Within the material below, filter for lines that hold the word "vial".

Task material:
__________
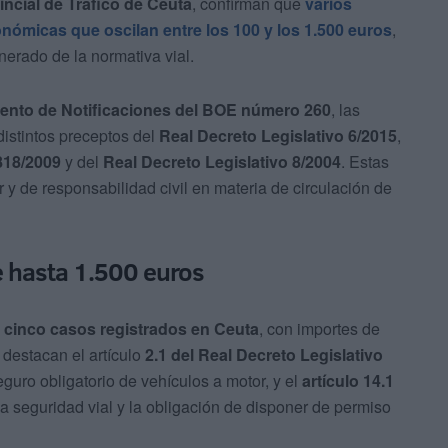
incial de Tráfico de Ceuta
, confirman que
varios
nómicas que oscilan entre los 100 y los 1.500 euros
,
lnerado de la normativa vial.
nto de Notificaciones del BOE número 260
, las
distintos preceptos del
Real Decreto Legislativo 6/2015
,
818/2009
y del
Real Decreto Legislativo 8/2004
. Estas
 y de responsabilidad civil en materia de circulación de
e hasta 1.500 euros
a
cinco casos registrados en Ceuta
, con importes de
s destacan el artículo
2.1 del Real Decreto Legislativo
seguro obligatorio de vehículos a motor, y el
artículo 14.1
a la seguridad vial y la obligación de disponer de permiso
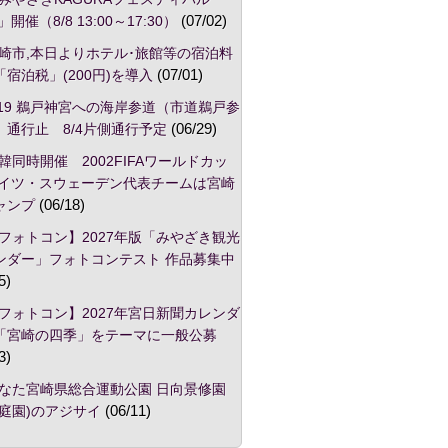
」開催（8/8 13:00～17:30）
(07/02)
崎市,本日よりホテル･旅館等の宿泊料
宿泊税」(200円)を導入
(07/01)
/19 鵜戸神宮への海岸参道（市道鵜戸参
）通行止 8/4片側通行予定
(06/29)
韓同時開催 2002FIFAワールドカッ
ドイツ・スウェーデン代表チームは宮崎
ャンプ
(06/18)
フォトコン】2027年版「みやざき観光
ンダー」フォトコンテスト 作品募集中
5)
フォトコン】2027年宮日新聞カレンダ
「宮崎の四季」をテーマに一般公募
3)
なた宮崎県総合運動公園 日向景修園
本庭園)のアジサイ
(06/11)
__________
Written answer:
lnerado de la normativa vial.
a la seguridad vial y la obligación de disponer de permiso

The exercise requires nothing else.